Соседями Гриши были москвичи Максим Демидов и Андрей Муравьев. Они тоже отсиживали последние месяцы своего срока, да еще ждали назначения суда по условно-досрочному освобождению. Муравей сидел по наркоманской статье три года и постоянно грустил. Он реально боялся выходить на свободу, потому что был абсолютно неуверенным в себе человеком. За годы в изоляции он сумел слезть с героина, на котором плотно сидел на воле, и был чистым. Освободившись, боялся снова подсесть на дурь и окончательно сторчаться. Теперь, когда срок наказания подходил к концу, эти переживания усиливались, загоняя его в конкретную депрессуху.

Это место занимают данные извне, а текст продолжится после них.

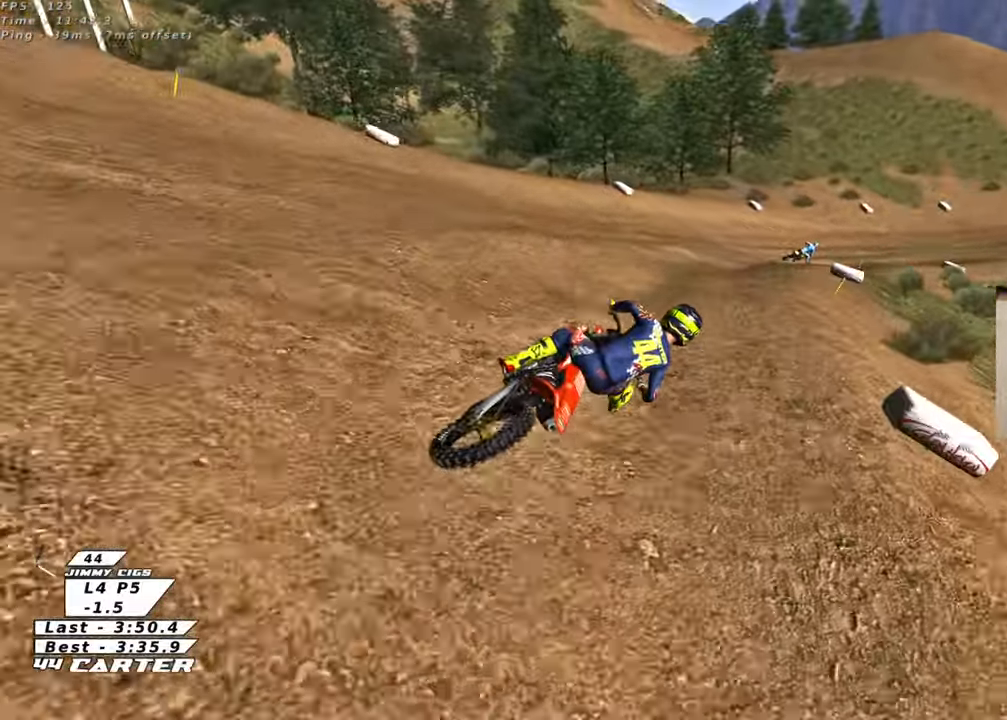
{"buttons": ["R2"], "left_stick": "center", "right_stick": "center", "events": [[17, "L2", "up"], [233, "R3", "up"], [267, "right_stick", "center"]]}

Максим же, наоборот, был очень позитивным мужиком и старался во всем видеть положительные моменты. В прошлом он тоже наркоманом, но не дошел до стадии героина и в основном баловался гашишем. Сидел он, правда, за воровство по статье 158. Они вместе с женой обнесли шмоточный магазин в торговом центре Москвы и вытащили на себе дорогую мужскую и женскую одежду для дальнейшей перепродажи, чтобы на вырученные средства купить очередную дозу. Максиму дали два года и семь месяцев, его жене – три года. На вопрос судьи «Понятен ли приговор?» он ответил отрицательно и поинтересовался, почему же супруге дали больше. И получил ответ, что при аналогичном преступлении женщина всегда должна получать более жесткое наказание, дабы запомнить урок на всю оставшуюся жизнь.